De Washington, Paris ne pèse plus grand chose. 
 
Le duel "Obama-Sarkozy" qu'espérait déceler la presse française n'a pas eu lieu à Pittsburgh, n'a pas lieu et n'aura pas lieu. 
Pour Obama, la France n'est qu'un partenaire parmi d'autres, dont le pouvoir de nuisance n'est rien au regard de l'importance majeure des relations à nouer avec les puissances de demain: Chine, Inde, Russie... 
Alors que notre président cherchait à tout prix à obtenir un tête-à-tête avec son homologue américain, celui-ci se détournait acceptant en revanche un sommet avec les Chinois.
C'est ainsi, notre monde et celui de l'Amérique ne sont plus les mêmes. Pour Obama, la France n'est qu'une partie de l'ensemble européen, ensemble incapable de rivaliser avec la puissance américaine ni même de l'affaiblir.

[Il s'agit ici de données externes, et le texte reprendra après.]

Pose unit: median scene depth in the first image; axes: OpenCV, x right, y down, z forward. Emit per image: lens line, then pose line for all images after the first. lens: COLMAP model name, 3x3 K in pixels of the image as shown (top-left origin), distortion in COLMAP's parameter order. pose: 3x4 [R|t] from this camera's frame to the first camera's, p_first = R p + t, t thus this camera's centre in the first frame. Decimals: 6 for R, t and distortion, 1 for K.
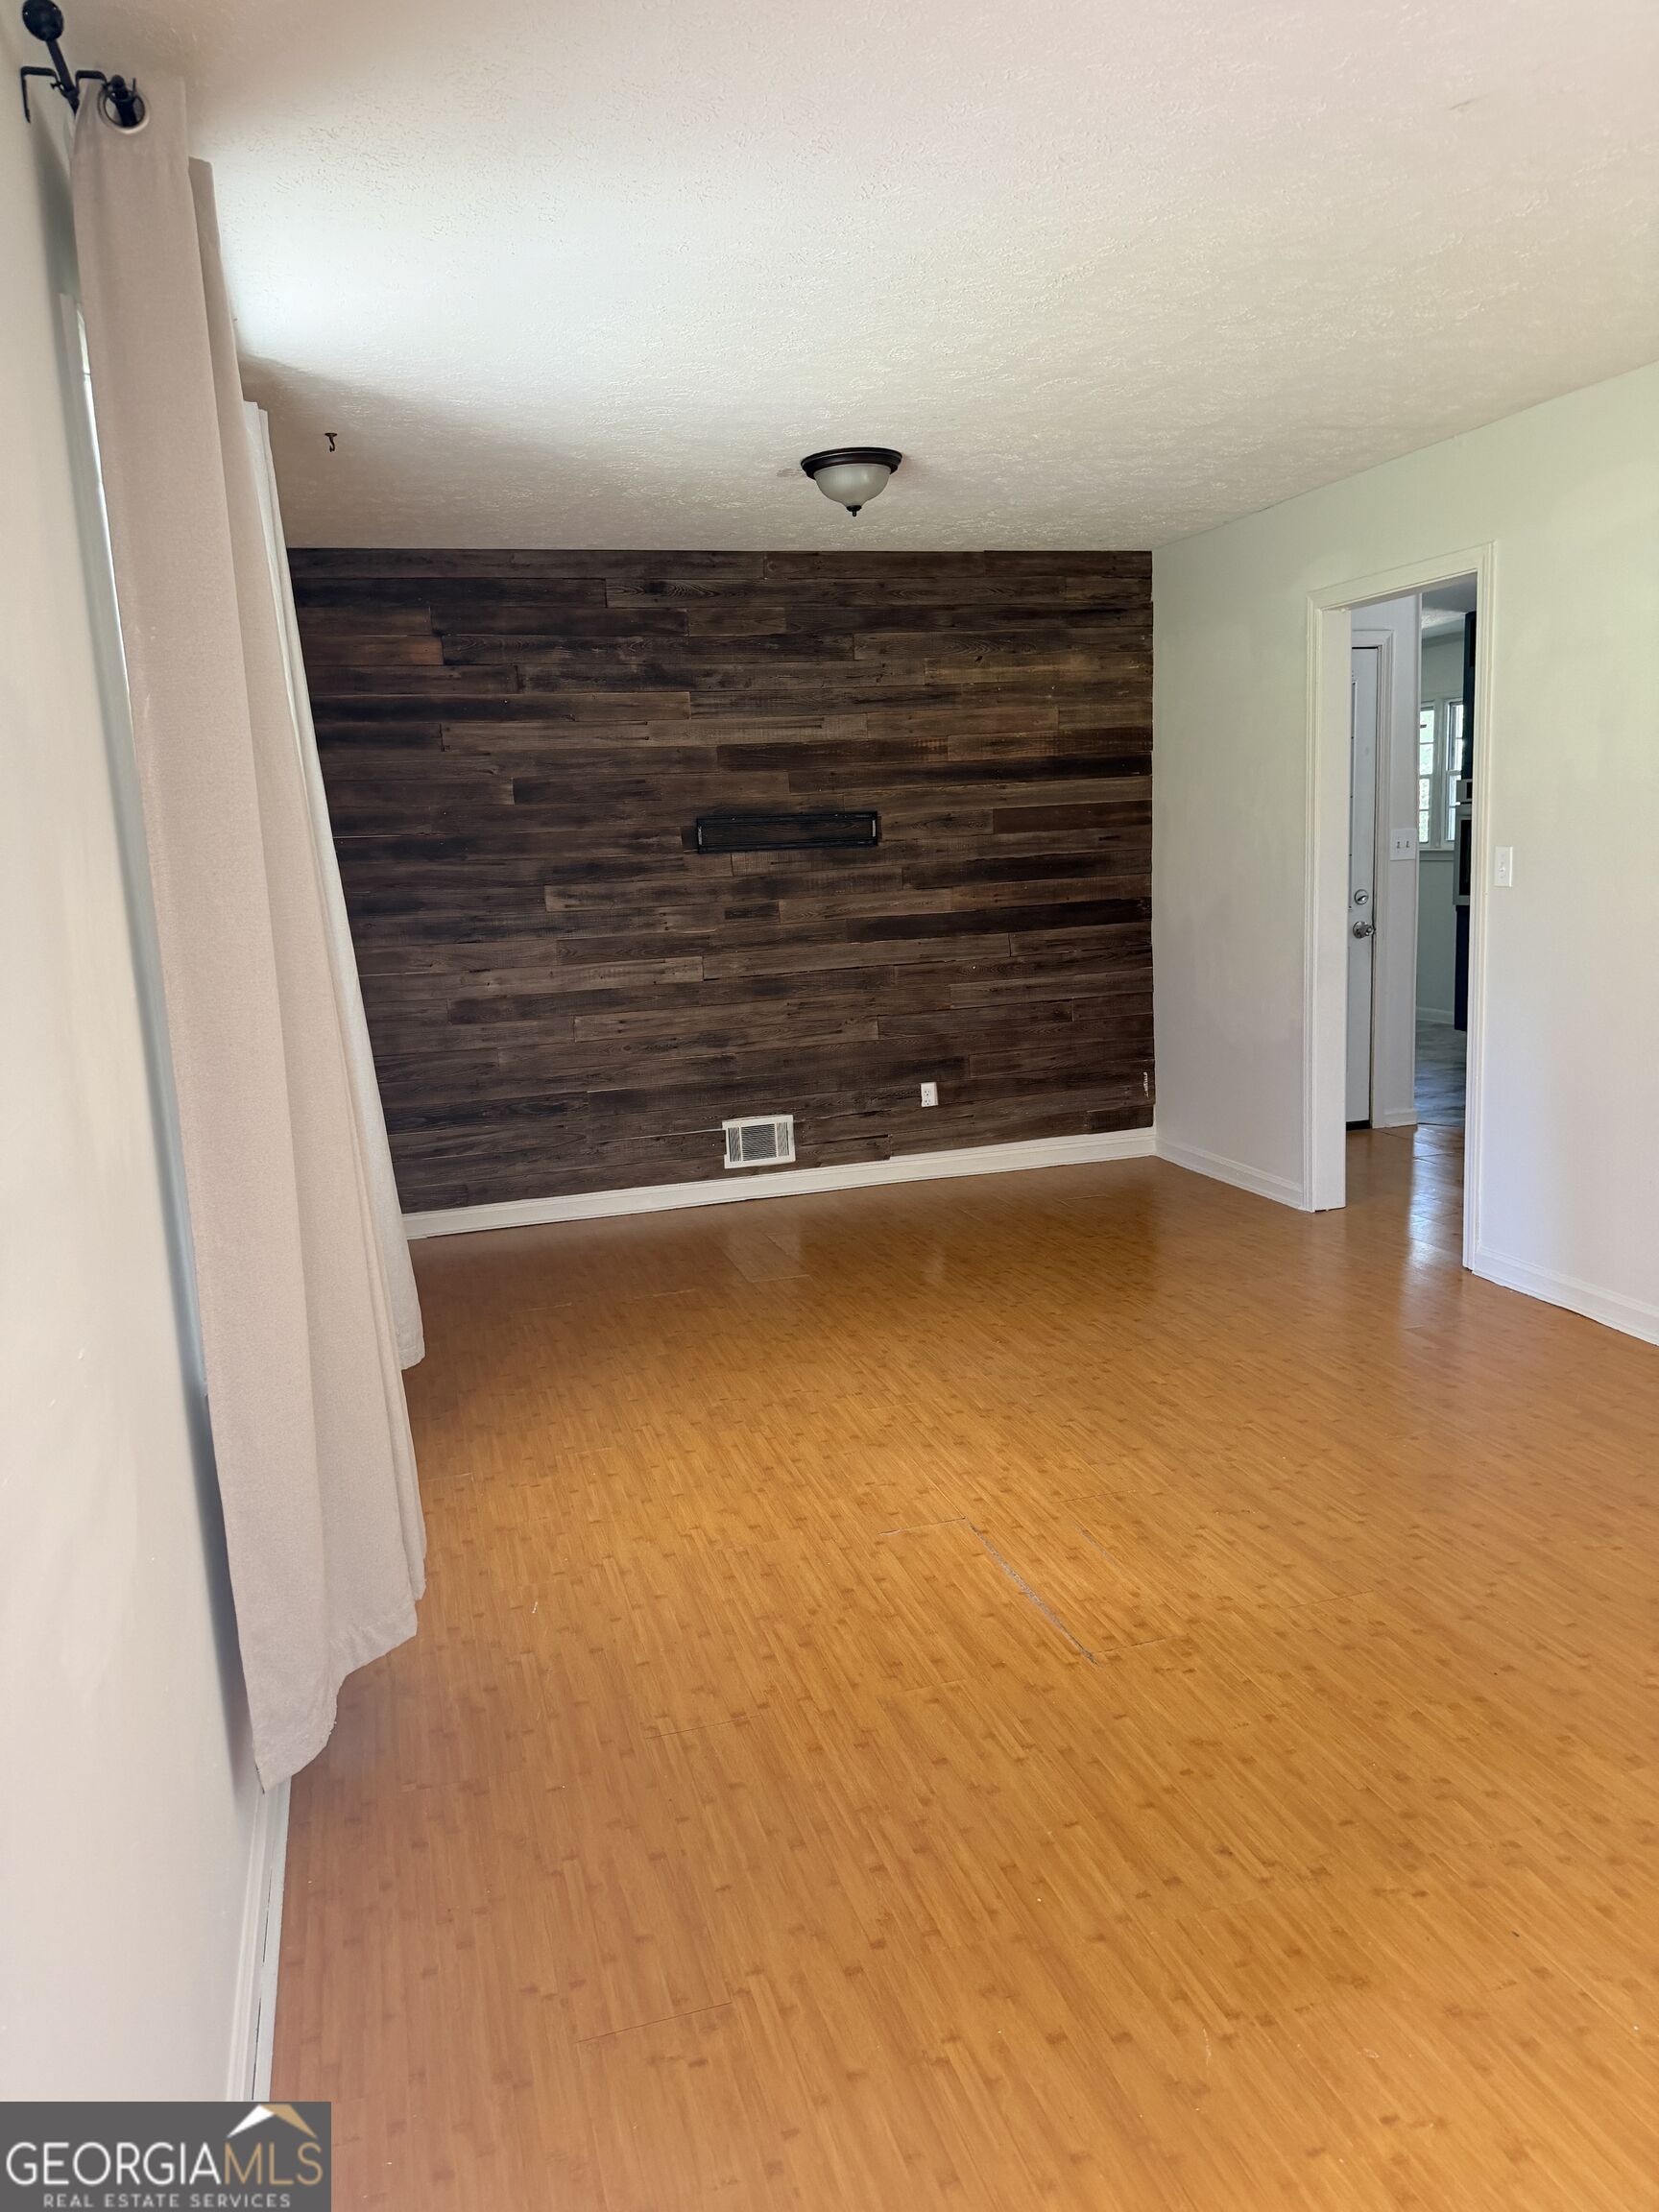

Lors des célébrations du 60ème anniversaire du débarquement en Normandie, Nicolas Sarkozy exaltait l'amitié franco-américaine dès la première phrase de son discours. Barack Obama attendait la 4ème du sien pour évoquer non la France en tant que telle, mais la France dans l'ensemble européen. 
 
"L'ancien monde a déjà disparu, le nouveau monde n'est pas encore là" disait Antonio Gramsci dans les années 1920. Cet entre-deux un peu angoissant correspond, me semble-t-il, à la période actuelle. 
Nous, Européens, restons accrochés à ce monde disparu tandis que de l'autre côté de l'Atlantique on pense (dejà) au monde de demain.